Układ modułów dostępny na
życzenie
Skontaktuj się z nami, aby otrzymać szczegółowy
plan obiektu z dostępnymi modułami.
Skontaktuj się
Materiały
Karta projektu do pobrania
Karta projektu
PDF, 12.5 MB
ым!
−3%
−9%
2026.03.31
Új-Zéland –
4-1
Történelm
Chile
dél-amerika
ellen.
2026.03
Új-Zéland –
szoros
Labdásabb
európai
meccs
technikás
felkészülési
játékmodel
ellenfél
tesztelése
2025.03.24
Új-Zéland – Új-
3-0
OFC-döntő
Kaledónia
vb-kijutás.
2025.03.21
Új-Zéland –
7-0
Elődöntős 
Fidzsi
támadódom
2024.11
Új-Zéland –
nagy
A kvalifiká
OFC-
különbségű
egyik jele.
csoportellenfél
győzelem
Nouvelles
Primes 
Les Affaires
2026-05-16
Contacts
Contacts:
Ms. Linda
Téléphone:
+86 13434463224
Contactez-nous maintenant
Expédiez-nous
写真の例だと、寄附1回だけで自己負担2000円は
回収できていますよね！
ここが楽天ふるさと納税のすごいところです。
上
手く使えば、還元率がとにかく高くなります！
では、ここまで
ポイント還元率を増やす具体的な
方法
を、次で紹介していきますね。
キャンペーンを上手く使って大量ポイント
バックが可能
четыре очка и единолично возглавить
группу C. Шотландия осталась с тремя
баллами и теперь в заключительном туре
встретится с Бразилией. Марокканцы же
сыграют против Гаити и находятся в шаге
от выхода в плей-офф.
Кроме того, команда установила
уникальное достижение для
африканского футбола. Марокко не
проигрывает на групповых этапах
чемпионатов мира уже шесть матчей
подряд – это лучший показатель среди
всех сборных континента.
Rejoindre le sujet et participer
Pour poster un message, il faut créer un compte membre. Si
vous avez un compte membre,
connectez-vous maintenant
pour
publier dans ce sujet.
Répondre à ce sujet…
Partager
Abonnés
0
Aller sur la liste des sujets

ACTIVITY
Copy out every line of the rows above that contains the word "membre".

SOLVED EXERCISE
Pour poster un message, il faut créer un compte membre. Si
vous avez un compte membre,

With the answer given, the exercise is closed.